Textauszug:
Die Deutschen hatten mittlerweile Verstärkungen ins Tal der Morawa gezogen und waren zur Gegenaktion übergegangen. Tito, mit dem Mihajlovic zweimal zusammentraf, sprach sich für die Fortsetzung des Widerstandes ohne Rücksicht auf etwaige Folgen für die Zivilbevölkerung aus. Mihajlovic aber wollte größere Rücksicht üben, seine Streitkräfte vor einer Niederlage bewahren und daher nur bei günstigen Bedingungen wieder einsetzen. Gegen Jahresende standen Tito und der Oberst einander bereits als Feinde gegenüber, das blutige Treffen bei Kraljewo brachte den endgültigen Bruch zwischen beiden Organisationen.

Die Deutschen beobachteten diese Entwicklung genau und trauten sich, die kommunistischen Überfälle mit dem fürchterlichen Massaker in Kragujevac zu beantworten, dem 5000 Menschen, darunter Hunderte von Schulkindern, zum Opfer gefallen sein dürften. Die serbische Öffentlichkeit wandte sich hierauf strikte gegen die Partisanentätigkeit Titos, weil man derlei Leiden nicht mehr auszuhalten vermeinte. Mihajlovic ging zu engeren Kontakten mit der serbischen Verwaltung in Belgrad über und Tito trat mit seinen Leuten den Rückzug in die Berge von Ostbosnien und Montenegro an.

Rohdaten:
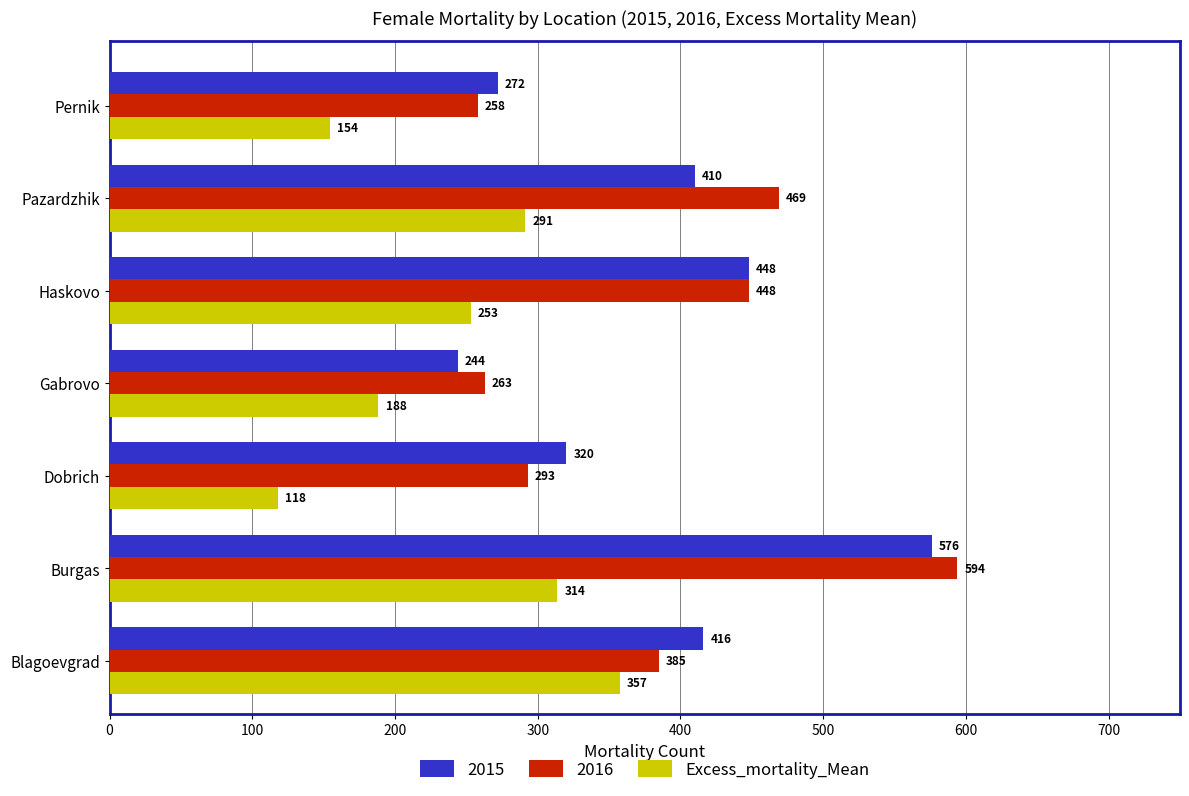

Which series has the widest spread of values?

2016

Aufgabenstellung:
Schreiben Sie aus dem Textauszug alles von „Die Deutschen hatten“ bis hinunter zu „zwischen beiden Organisationen.“ wortgetreu ab.

Lösung der Aufgabe:
Die Deutschen hatten mittlerweile Verstärkungen ins Tal der Morawa gezogen und waren zur Gegenaktion übergegangen. Tito, mit dem Mihajlovic zweimal zusammentraf, sprach sich für die Fortsetzung des Widerstandes ohne Rücksicht auf etwaige Folgen für die Zivilbevölkerung aus. Mihajlovic aber wollte größere Rücksicht üben, seine Streitkräfte vor einer Niederlage bewahren und daher nur bei günstigen Bedingungen wieder einsetzen. Gegen Jahresende standen Tito und der Oberst einander bereits als Feinde gegenüber, das blutige Treffen bei Kraljewo brachte den endgültigen Bruch zwischen beiden Organisationen.